Data for this exercise:
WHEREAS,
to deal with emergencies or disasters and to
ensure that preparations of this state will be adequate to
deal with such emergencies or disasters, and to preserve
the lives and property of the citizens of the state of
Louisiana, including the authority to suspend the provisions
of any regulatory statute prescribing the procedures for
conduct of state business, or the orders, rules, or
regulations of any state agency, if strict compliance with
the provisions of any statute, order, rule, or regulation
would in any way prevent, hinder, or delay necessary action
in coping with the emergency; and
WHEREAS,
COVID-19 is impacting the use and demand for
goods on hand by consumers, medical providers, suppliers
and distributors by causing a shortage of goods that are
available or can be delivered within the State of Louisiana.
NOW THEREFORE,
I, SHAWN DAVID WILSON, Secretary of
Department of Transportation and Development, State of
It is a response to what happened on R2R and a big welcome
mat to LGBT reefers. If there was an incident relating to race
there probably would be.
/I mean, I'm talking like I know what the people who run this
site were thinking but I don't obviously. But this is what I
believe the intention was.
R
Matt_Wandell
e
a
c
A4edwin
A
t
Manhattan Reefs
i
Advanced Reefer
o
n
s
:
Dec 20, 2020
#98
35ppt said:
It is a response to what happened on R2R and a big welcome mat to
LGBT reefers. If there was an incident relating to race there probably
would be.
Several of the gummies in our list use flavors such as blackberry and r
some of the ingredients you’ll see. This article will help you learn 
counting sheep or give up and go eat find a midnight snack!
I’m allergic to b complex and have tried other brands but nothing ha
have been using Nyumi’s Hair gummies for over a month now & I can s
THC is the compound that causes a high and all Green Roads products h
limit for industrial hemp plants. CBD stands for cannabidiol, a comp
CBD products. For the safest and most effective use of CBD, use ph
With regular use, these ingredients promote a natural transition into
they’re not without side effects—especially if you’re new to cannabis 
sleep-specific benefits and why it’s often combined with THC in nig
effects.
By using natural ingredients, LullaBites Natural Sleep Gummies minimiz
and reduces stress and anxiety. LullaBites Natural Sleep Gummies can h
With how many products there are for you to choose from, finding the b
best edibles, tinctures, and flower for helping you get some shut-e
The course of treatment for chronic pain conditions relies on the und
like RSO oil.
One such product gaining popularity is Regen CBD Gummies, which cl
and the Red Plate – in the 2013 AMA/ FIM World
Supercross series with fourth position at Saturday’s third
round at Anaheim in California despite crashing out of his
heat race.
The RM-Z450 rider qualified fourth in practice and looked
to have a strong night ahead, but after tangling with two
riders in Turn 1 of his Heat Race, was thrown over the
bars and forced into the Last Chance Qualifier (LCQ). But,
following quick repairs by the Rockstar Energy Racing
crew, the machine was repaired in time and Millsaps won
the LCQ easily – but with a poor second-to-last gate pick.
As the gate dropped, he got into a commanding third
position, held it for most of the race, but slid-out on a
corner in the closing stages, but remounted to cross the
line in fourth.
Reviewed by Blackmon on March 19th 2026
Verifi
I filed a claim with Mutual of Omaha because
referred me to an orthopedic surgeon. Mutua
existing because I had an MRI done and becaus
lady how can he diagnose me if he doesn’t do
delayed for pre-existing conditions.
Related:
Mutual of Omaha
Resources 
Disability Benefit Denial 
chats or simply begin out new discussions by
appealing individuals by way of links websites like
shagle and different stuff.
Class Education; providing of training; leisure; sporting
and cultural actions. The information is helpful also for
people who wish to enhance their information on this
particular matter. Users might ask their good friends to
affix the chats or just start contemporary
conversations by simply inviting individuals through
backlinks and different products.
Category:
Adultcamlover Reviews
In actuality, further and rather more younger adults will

What this task involves:
Give every line of the material again, exactly as it reads.

Finished task:
WHEREAS,
to deal with emergencies or disasters and to
ensure that preparations of this state will be adequate to
deal with such emergencies or disasters, and to preserve
the lives and property of the citizens of the state of
Louisiana, including the authority to suspend the provisions
of any regulatory statute prescribing the procedures for
conduct of state business, or the orders, rules, or
regulations of any state agency, if strict compliance with
the provisions of any statute, order, rule, or regulation
would in any way prevent, hinder, or delay necessary action
in coping with the emergency; and
WHEREAS,
COVID-19 is impacting the use and demand for
goods on hand by consumers, medical providers, suppliers
and distributors by causing a shortage of goods that are
available or can be delivered within the State of Louisiana.
NOW THEREFORE,
I, SHAWN DAVID WILSON, Secretary of
Department of Transportation and Development, State of
It is a response to what happened on R2R and a big welcome
mat to LGBT reefers. If there was an incident relating to race
there probably would be.
/I mean, I'm talking like I know what the people who run this
site were thinking but I don't obviously. But this is what I
believe the intention was.
R
Matt_Wandell
e
a
c
A4edwin
A
t
Manhattan Reefs
i
Advanced Reefer
o
n
s
:
Dec 20, 2020
#98
35ppt said:
It is a response to what happened on R2R and a big welcome mat to
LGBT reefers. If there was an incident relating to race there probably
would be.
Several of the gummies in our list use flavors such as blackberry and r
some of the ingredients you’ll see. This article will help you learn 
counting sheep or give up and go eat find a midnight snack!
I’m allergic to b complex and have tried other brands but nothing ha
have been using Nyumi’s Hair gummies for over a month now & I can s
THC is the compound that causes a high and all Green Roads products h
limit for industrial hemp plants. CBD stands for cannabidiol, a comp
CBD products. For the safest and most effective use of CBD, use ph
With regular use, these ingredients promote a natural transition into
they’re not without side effects—especially if you’re new to cannabis 
sleep-specific benefits and why it’s often combined with THC in nig
effects.
By using natural ingredients, LullaBites Natural Sleep Gummies minimiz
and reduces stress and anxiety. LullaBites Natural Sleep Gummies can h
With how many products there are for you to choose from, finding the b
best edibles, tinctures, and flower for helping you get some shut-e
The course of treatment for chronic pain conditions relies on the und
like RSO oil.
One such product gaining popularity is Regen CBD Gummies, which cl
and the Red Plate – in the 2013 AMA/ FIM World
Supercross series with fourth position at Saturday’s third
round at Anaheim in California despite crashing out of his
heat race.
The RM-Z450 rider qualified fourth in practice and looked
to have a strong night ahead, but after tangling with two
riders in Turn 1 of his Heat Race, was thrown over the
bars and forced into the Last Chance Qualifier (LCQ). But,
following quick repairs by the Rockstar Energy Racing
crew, the machine was repaired in time and Millsaps won
the LCQ easily – but with a poor second-to-last gate pick.
As the gate dropped, he got into a commanding third
position, held it for most of the race, but slid-out on a
corner in the closing stages, but remounted to cross the
line in fourth.
Reviewed by Blackmon on March 19th 2026
Verifi
I filed a claim with Mutual of Omaha because
referred me to an orthopedic surgeon. Mutua
existing because I had an MRI done and becaus
lady how can he diagnose me if he doesn’t do
delayed for pre-existing conditions.
Related:
Mutual of Omaha
Resources 
Disability Benefit Denial 
chats or simply begin out new discussions by
appealing individuals by way of links websites like
shagle and different stuff.
Class Education; providing of training; leisure; sporting
and cultural actions. The information is helpful also for
people who wish to enhance their information on this
particular matter. Users might ask their good friends to
affix the chats or just start contemporary
conversations by simply inviting individuals through
backlinks and different products.
Category:
Adultcamlover Reviews
In actuality, further and rather more younger adults will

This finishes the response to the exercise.